* _Study material_
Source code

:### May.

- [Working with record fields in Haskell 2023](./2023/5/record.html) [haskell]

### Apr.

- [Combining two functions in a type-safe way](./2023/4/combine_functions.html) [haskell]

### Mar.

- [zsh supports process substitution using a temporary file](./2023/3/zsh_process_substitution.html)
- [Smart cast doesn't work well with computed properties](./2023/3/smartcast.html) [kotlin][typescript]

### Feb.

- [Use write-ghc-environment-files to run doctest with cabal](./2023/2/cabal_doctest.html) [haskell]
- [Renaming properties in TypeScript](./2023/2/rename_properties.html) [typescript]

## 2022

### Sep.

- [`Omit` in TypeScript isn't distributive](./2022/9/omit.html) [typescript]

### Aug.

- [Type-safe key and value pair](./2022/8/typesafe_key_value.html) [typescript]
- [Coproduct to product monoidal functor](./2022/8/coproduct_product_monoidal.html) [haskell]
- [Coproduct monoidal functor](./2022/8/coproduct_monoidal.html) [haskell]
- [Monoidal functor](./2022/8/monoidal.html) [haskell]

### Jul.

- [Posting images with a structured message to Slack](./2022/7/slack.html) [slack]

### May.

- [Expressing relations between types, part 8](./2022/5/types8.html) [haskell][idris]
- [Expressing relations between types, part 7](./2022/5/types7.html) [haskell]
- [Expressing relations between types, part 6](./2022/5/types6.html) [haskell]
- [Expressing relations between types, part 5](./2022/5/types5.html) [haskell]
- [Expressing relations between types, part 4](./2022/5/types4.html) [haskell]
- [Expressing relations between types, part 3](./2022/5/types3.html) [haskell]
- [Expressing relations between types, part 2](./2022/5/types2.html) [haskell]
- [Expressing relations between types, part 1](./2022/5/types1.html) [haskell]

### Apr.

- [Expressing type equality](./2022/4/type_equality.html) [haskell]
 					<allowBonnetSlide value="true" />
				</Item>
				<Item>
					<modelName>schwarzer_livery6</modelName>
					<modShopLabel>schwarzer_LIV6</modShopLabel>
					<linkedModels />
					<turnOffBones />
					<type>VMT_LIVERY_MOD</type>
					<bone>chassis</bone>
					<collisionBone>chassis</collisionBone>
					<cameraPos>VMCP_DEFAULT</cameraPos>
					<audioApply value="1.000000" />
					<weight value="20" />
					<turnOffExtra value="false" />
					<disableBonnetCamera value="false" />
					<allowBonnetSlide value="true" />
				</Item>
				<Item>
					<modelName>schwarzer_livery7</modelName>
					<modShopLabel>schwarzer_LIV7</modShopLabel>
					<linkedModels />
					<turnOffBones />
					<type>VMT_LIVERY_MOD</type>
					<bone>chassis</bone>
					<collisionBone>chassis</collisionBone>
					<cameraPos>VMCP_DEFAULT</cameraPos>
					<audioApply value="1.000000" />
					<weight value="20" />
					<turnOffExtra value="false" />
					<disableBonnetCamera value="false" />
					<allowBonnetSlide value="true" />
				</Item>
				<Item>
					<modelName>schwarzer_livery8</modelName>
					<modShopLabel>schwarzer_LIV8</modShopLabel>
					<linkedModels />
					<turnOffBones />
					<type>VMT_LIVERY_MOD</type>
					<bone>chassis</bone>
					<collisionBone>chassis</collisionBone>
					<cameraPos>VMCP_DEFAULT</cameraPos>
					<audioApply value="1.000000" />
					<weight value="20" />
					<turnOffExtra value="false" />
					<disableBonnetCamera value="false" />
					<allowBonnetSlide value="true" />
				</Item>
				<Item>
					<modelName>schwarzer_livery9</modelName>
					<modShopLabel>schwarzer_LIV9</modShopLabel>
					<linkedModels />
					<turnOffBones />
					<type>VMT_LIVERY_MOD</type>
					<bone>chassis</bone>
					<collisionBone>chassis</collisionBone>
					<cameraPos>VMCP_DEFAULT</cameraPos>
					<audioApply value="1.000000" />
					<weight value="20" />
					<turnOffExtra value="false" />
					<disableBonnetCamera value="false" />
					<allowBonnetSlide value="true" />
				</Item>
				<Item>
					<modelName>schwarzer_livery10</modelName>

* _Task description_
Only lines with the string "modShopLabel" belong in the answer; copy each of them from the listing.

* _Exercise answer_
					<modShopLabel>schwarzer_LIV6</modShopLabel>
					<modShopLabel>schwarzer_LIV7</modShopLabel>
					<modShopLabel>schwarzer_LIV8</modShopLabel>
					<modShopLabel>schwarzer_LIV9</modShopLabel>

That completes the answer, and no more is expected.